___ Task data ___
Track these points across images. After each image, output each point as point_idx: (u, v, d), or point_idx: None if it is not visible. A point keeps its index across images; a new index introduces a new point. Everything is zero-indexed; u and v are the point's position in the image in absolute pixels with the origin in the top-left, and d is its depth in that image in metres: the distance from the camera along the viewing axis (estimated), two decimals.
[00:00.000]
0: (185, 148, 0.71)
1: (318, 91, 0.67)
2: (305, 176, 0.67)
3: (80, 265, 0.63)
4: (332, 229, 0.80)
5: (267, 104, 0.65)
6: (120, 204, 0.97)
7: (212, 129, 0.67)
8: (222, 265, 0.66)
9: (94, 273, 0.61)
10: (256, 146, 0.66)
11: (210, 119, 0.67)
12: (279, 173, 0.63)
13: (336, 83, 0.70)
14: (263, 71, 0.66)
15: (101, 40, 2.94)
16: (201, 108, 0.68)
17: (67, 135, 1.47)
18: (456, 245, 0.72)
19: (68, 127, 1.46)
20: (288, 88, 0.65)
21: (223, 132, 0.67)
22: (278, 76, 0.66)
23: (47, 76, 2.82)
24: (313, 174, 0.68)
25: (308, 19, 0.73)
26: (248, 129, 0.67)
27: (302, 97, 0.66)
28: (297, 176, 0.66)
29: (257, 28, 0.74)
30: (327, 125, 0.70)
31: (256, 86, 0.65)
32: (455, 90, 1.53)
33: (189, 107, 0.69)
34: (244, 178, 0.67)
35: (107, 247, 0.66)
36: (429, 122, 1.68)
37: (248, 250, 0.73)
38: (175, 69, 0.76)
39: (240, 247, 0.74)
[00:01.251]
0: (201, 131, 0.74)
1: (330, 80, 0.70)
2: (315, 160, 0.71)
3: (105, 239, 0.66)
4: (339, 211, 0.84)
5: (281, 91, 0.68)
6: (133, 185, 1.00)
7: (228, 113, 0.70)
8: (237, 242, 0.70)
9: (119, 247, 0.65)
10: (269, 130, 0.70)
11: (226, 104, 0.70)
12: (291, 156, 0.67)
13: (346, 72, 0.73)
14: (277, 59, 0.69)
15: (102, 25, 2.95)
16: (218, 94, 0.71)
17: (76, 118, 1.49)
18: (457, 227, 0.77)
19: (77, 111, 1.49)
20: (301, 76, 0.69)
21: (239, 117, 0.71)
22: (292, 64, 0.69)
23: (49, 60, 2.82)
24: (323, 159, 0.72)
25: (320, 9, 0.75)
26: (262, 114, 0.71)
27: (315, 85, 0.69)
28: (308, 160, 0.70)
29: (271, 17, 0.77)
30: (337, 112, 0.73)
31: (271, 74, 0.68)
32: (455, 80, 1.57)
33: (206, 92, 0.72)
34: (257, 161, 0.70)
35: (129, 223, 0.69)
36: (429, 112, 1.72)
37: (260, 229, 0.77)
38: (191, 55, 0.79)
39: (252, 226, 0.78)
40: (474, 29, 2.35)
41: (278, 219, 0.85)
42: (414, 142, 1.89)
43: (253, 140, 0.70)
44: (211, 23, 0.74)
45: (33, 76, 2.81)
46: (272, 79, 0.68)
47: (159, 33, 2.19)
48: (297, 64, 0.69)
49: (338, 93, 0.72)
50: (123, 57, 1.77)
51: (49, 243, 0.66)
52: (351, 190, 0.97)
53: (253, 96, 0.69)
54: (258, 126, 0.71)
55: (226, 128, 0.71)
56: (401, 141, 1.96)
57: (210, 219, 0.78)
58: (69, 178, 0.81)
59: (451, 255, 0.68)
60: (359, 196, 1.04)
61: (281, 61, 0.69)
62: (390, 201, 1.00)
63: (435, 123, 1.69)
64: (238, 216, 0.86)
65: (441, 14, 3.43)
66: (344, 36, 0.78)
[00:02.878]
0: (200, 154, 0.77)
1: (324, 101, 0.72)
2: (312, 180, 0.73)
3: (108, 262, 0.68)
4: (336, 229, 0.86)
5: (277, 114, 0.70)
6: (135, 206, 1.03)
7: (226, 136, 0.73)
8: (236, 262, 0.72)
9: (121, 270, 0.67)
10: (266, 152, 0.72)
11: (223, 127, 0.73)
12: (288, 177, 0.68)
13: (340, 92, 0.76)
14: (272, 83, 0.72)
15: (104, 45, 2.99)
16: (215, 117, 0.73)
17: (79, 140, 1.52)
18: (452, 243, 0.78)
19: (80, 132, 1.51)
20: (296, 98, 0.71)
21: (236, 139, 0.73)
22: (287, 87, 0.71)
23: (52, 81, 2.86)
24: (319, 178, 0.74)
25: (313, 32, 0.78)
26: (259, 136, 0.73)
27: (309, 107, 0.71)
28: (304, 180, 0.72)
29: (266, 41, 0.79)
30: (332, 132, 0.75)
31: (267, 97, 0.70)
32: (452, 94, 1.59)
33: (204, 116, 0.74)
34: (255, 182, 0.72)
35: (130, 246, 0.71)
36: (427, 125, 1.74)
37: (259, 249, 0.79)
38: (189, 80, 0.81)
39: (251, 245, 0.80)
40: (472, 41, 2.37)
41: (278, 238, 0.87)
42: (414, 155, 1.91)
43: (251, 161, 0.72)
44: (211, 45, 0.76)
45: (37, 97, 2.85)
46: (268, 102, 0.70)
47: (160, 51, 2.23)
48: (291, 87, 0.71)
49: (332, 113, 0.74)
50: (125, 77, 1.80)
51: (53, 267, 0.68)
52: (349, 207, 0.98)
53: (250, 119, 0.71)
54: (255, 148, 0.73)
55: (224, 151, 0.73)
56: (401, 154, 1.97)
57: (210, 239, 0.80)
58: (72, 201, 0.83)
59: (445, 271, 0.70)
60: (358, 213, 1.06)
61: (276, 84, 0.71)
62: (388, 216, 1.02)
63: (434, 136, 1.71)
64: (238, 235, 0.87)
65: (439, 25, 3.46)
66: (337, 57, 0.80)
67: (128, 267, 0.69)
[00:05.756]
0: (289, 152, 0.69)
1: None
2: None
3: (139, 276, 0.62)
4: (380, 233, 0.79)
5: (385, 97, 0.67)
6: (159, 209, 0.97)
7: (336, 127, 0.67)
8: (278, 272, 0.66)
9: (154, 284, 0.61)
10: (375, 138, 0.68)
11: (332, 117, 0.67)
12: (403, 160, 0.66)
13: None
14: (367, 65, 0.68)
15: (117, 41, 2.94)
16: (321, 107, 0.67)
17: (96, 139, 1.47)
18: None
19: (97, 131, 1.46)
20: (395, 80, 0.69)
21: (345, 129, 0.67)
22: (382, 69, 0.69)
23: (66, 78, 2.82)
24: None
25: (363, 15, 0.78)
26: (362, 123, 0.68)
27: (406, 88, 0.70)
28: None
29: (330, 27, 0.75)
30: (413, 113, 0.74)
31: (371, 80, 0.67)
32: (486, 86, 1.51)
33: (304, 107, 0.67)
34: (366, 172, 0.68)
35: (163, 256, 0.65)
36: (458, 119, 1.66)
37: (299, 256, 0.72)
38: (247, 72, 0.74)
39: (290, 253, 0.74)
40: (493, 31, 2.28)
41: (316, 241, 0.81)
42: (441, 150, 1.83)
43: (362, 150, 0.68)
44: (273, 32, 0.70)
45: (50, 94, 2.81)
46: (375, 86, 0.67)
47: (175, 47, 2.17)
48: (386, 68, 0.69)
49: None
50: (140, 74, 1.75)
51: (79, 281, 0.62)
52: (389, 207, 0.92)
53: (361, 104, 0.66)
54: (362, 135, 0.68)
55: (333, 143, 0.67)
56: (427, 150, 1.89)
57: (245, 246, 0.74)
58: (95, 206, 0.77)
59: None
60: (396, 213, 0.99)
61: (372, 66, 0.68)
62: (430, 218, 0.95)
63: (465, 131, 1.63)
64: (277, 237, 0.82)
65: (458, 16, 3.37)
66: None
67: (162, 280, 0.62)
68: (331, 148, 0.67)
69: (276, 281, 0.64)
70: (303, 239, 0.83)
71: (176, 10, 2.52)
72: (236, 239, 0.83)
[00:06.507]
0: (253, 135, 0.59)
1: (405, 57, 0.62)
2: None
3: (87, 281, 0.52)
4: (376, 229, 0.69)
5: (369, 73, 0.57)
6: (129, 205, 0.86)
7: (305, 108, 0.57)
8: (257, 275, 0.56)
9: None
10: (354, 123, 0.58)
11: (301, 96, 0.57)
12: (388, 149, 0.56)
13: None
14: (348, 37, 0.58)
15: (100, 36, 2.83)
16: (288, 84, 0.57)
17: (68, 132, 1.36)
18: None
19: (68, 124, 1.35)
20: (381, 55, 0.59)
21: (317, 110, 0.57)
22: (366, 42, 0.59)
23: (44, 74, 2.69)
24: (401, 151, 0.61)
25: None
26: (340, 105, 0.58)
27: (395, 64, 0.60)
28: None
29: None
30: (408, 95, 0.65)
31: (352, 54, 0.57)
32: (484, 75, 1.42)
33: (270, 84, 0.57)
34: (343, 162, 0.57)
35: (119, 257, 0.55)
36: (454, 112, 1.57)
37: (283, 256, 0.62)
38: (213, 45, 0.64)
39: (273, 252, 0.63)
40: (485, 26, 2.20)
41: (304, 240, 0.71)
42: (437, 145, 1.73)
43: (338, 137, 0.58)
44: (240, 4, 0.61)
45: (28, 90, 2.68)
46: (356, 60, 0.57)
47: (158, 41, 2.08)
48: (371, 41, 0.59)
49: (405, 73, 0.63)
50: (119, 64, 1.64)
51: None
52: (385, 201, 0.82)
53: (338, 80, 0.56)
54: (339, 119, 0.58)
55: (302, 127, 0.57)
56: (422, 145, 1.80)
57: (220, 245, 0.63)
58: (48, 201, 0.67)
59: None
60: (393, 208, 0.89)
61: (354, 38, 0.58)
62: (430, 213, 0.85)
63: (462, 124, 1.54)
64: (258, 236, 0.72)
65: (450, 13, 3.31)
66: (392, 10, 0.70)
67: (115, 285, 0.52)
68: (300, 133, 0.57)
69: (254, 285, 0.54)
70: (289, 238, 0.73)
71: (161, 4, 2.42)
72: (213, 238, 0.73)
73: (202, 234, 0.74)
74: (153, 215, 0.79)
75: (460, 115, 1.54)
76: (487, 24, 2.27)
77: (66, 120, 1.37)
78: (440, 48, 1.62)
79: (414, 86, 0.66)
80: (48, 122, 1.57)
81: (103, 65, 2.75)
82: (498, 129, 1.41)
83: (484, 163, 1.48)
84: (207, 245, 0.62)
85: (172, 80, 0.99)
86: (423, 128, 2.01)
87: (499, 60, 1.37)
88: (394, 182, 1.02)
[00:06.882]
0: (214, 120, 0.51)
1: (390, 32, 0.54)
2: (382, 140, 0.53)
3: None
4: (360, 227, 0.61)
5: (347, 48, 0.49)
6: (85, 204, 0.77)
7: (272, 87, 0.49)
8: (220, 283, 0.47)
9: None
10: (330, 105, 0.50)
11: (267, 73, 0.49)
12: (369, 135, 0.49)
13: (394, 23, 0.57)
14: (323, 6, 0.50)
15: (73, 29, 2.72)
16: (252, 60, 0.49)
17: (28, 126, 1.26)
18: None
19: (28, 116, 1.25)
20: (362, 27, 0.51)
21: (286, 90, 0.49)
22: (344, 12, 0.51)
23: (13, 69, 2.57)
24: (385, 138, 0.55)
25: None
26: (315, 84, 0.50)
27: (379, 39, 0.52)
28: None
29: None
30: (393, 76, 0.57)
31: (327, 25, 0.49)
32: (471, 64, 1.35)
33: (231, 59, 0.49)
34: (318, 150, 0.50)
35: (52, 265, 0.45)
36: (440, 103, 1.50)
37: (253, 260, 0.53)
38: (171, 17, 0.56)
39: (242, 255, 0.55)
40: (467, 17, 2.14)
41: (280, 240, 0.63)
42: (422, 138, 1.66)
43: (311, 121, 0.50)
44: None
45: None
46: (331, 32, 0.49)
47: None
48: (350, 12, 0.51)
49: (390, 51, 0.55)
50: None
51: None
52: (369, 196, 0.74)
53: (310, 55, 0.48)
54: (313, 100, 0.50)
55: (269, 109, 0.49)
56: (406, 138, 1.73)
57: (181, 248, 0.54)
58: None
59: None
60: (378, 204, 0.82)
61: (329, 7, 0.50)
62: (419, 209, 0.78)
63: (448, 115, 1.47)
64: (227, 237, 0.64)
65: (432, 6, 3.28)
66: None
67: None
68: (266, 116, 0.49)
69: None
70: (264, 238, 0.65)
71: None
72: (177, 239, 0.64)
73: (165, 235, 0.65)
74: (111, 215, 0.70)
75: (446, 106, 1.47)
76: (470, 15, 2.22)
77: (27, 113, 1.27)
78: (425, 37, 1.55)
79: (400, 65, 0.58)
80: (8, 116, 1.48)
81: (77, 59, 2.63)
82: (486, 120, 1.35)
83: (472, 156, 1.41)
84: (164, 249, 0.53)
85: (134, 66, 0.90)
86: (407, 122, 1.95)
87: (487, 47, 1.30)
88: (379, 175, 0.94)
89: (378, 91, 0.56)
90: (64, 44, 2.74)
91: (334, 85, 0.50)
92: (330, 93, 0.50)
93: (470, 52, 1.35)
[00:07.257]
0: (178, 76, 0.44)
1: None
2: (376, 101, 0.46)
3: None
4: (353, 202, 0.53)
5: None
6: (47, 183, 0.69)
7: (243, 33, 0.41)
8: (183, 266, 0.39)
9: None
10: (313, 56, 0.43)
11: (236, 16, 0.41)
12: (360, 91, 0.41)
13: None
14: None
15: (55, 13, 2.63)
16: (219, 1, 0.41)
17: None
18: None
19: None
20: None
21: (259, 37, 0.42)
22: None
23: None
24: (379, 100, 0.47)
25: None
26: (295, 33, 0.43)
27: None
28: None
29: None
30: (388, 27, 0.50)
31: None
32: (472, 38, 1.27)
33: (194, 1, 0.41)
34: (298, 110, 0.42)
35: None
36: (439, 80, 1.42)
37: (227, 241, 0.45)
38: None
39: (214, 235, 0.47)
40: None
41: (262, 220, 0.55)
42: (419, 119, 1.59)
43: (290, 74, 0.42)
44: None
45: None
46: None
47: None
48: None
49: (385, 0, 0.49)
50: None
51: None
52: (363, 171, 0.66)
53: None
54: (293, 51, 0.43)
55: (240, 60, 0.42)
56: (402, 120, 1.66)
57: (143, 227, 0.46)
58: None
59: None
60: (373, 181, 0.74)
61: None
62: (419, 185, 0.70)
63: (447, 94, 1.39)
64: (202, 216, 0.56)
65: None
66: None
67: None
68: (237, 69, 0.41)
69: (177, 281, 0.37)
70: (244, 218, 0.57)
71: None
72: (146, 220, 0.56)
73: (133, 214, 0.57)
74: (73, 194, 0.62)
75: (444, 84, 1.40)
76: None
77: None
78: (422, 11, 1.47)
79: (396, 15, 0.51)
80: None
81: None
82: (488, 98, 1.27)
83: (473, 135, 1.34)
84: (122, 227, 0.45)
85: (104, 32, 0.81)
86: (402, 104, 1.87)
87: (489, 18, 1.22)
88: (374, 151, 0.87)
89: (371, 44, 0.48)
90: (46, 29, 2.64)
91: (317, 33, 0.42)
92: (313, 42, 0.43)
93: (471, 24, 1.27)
___
In your reply, restate exactly the lines from the start of the records above through the line holding "10: (256, 146, 0.66)", including both, and nothing else.

Output of the exercise ->
Track these points across images. After each image, output each point as point_idx: (u, v, d), or point_idx: None if it is not visible. A point keeps its index across images; a new index introduces a new point. Everything is zero-indexed; u and v are the point's position in the image in absolute pixels with the origin in the top-left, and d is its depth in that image in metres: the distance from the camera along the viewing axis (estimated), two decimals.
[00:00.000]
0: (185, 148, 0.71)
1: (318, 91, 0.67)
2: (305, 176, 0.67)
3: (80, 265, 0.63)
4: (332, 229, 0.80)
5: (267, 104, 0.65)
6: (120, 204, 0.97)
7: (212, 129, 0.67)
8: (222, 265, 0.66)
9: (94, 273, 0.61)
10: (256, 146, 0.66)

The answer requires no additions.